A casi tres meses del asesinato de Claudio Méndez, poco se sabe sobre la resolución del caso. El arma homicida sigue siendo una incógnita, todos los sospechosos ya fueron liberados y no hay tiempos establecidos para el comienzo de un posible juicio. Lo que sí se sabe es que el joven de 27 años, empleado de comercio, fue víctima de una nueva especie dentro del ambiente delictivo que nació a la sombra de la prohibición y el vacío legal: “Los cogolleros”.
En su edición de ayer, el diario Tiempo Argentino publicó un artículo donde se relatan distintas historias de cultivadores que, al igual que Méndez, fueron víctimas de “ladrones de cosechas”. Generalmente, los robos se sustancian cuando comienza el otoño -entre marzo y abril- y las flores de cannabis sativa están listas para ser consumidas. También la nota da cuenta del agujero legal en el que se mueve esta nueva clase de delincuentes.
“Esta es una de claves para explicar la novedad delictiva: según el inciso A del artículo 5 de la Ley 23737, ‘será reprimido con reclusión o prisión de cuatro a 15 años y multa de seis mil a quinientos mil australes el que sin autorización o con destino ilegítimo siembre o cultive plantas o guarde semillas utilizables para producir estupefacientes, o materias primas, o elementos destinados a su producción o fabricación’. Los cogolleros conocen las leyes y saben que a ningún damnificado se le ocurriría llamar a la policía. Primero porque no quieren ir presos, segundo porque hay varios cannabicultores que tuvieron que ‘arreglar’ con los policías de su barrio y entregar parte del cultivo para no ser arrestados. Entonces algunos cultivadores tomaron justicia por mano propia y la violencia no tardó en derramarse”, dice el artículo firmado por Juan Diego Britos. En la nota se señala a Méndez como el primer cultivador argentino muerto a manos de “cogolleros”.

Miradas.
La muerte del pampeano abre nuevamente la discusión entre los detractores acérrimos del consumo y aquellos que piensan en que la prohibición del cultivo complica más las cosas. Es sabido que antes del crimen, ya habían intentado robar las plantas que Méndez cultivaba en su patio. Sin embargo, el joven nunca hizo una denuncia por obvias razones. Pero quizás lo que es más terrible es que los sospechosos del caso hayan sido conocidos del fallecido o hasta vecinos del barrio.
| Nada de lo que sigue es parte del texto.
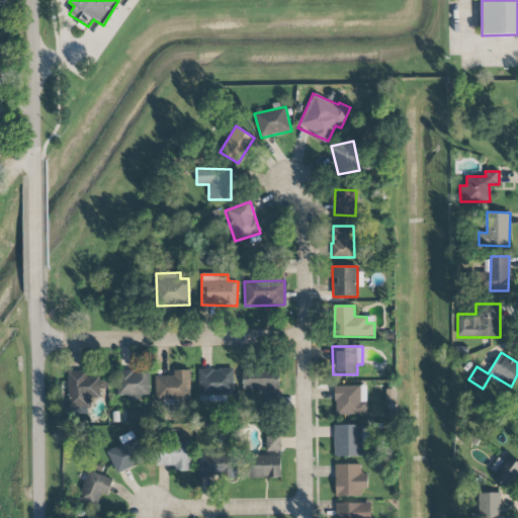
[(279,390),(279,368),(243,368),(242,390),(279,390)]
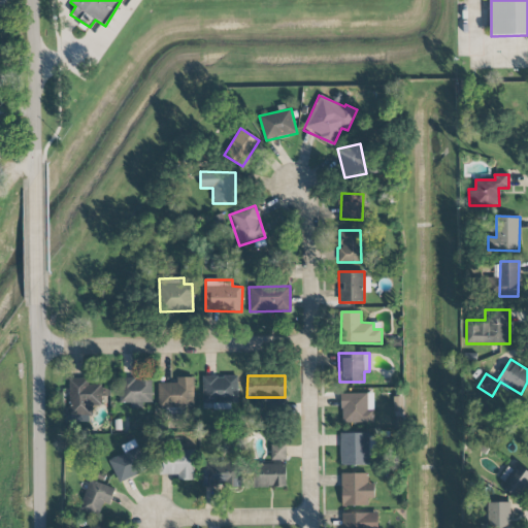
[(203,376),(202,402),(237,403),(238,376),(203,376)]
Pero Claudio Méndez no es el único muerto en un intento de robo de marihuana. En un caso opuesto, el 9 de abril, un joven “cogollero” de 20 años fue asesinado a cuchillazos por el hijo del dueño de una casa en Castelar, donde había entrado a robar flores de cannabis. El homicida no fue imputado por el asesinato, tampoco por la cosecha personal que acabó la temporada manchada de sangre.

El hecho.
Méndez fue baleado el 15 de marzo pasado en su propia casa ubicada del barrio Empleados de Comercio. El incidente se produjo luego de que sorprendiera a unos muchachos intentando robarle las plantas de marihuana que cultivaba en el patio. Le dispararon desde el techo de la vivienda generándole una herida mortal en el abdomen. Tenía dos hijos.